Vizcaya Hymn
- Provincial anthem of Nueva Vizcaya
- Lyrics: Jaime M. Macadangdang (original English lyrics)
- Music: Jaime M. Macadangdang
- Adopted: 2012

= Vizcaya Hymn =

Provincial anthem of Nueva Vizcaya

The "Vizcaya Hymn" is the official anthem of the province of Nueva Vizcaya in the Philippines.

==History==
The Vizcaya Hymn was composed by Jaime M. Macadangdang, a retired teacher from Solano, who also wrote the song's original English lyrics.

In 2012, the Nueva Vizcaya Provincial Board passed Ordinance No. 2012-081, adopting new, official Ilocano lyrics for the song, with Macadangdang's lyrics being translated into Ilocano by Bernabe D. Lorenzo, Jr. Intended to make the song more relatable to the province's residents, the provincial government subsequently ordered all employees of the province's subordinate local government units to sing the song in Ilocano, and the ordinance made mandatory the song's performance at official events and public functions throughout the province.

The Sangguniang Panlalawigan later passed Ordinance No. 2019–160 on June 17, 2019 which adopts an official flag for Nueva Vizcaya, with the playing of the Vizcaya Hymn becoming part of the observed flag protocol whenever it is raised.

The Isinai and Gaddang versions of the hymn are yet to be fulfilled.

==Lyrics==
Although the Vizcaya Hymn only has official lyrics in English and Ilocano, indigenous peoples living in the province have also translated the lyrics into their own respective languages as well as Tagalog.

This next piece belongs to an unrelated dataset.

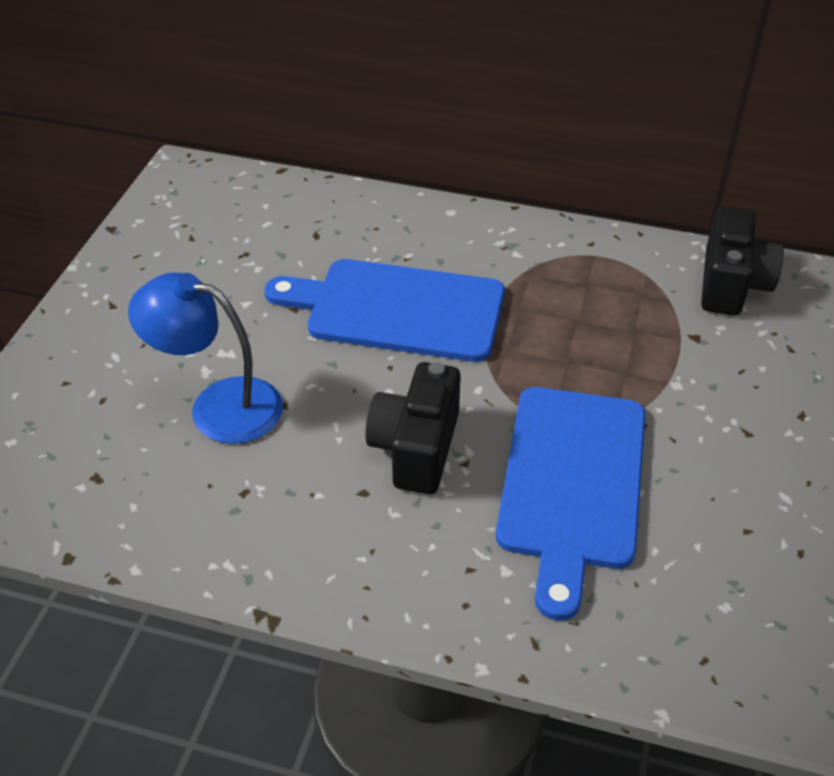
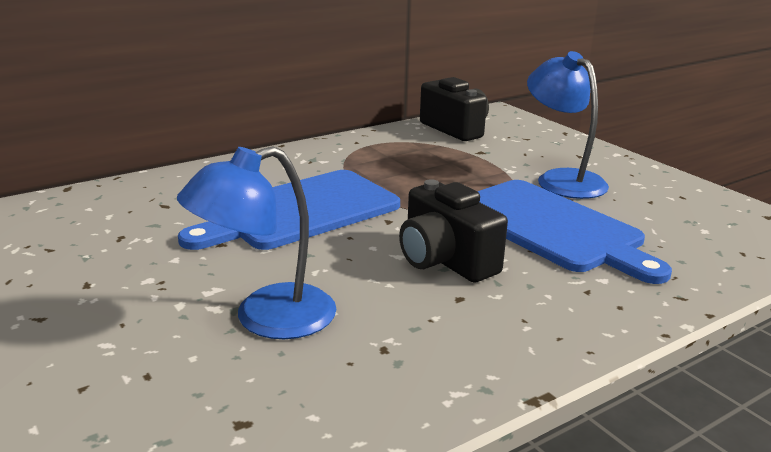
camera: 50 degrees left, 20 degrees down
(707, 434) = (562, 179): none -> blue lamp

| Original English version penned by Jaime M. Macadangdang | Official Ilocano version translated by Bernabe D. Lorenzo, Jr. |
|
 In a valley where there's peace and happiness Where people praise the country's noble sires Lie the rolling plains and hills so blest There everyone enjoys the toilers’ share Behold the fields with all the golden grains The teeming trees crowning the Sierra Range Winding Magat and Salinas Spring That is our Vizcaya home 𝄆 We sons and daughters of Vizcaya Shall forever be noble and free Dedicate our lives for Vizcaya Loyal we shall ever be We love thy banner, O Vizcaya We give thee, all our heart and hands Altogether we sing the splendor of our land Of our beloved Vizcaya 𝄇
 |
 Ginget nga ayan ti talna ken ragsak Ken amma nag intantan-ok annak Patad turod a namayengmeng Mangted rag-o, gaget ti agtaeng Bimmalitok taytay-ak makita Namsek a kaykayo't bantay Sierra Ayos ti Magat, ubbog Salinas O Vizcaya nga imnas 𝄆 Dakam an-anak mu Vizcaya Sitatakneng, siwaya-waya Biag idaton mi kenka Vizcaya Sipupudno kam kenka Tawagayway mo oh Vizcaya Itag-ay mi awan duwa-duwa Dayag mu ti inkam tu la ikankanta Dungdungwen mi a Vizcaya 𝄇
 |

The song's lyrics make reference to the natural beauty of the province, its rich natural resources, and the need to love, encourage and promote the province's cultural traditions.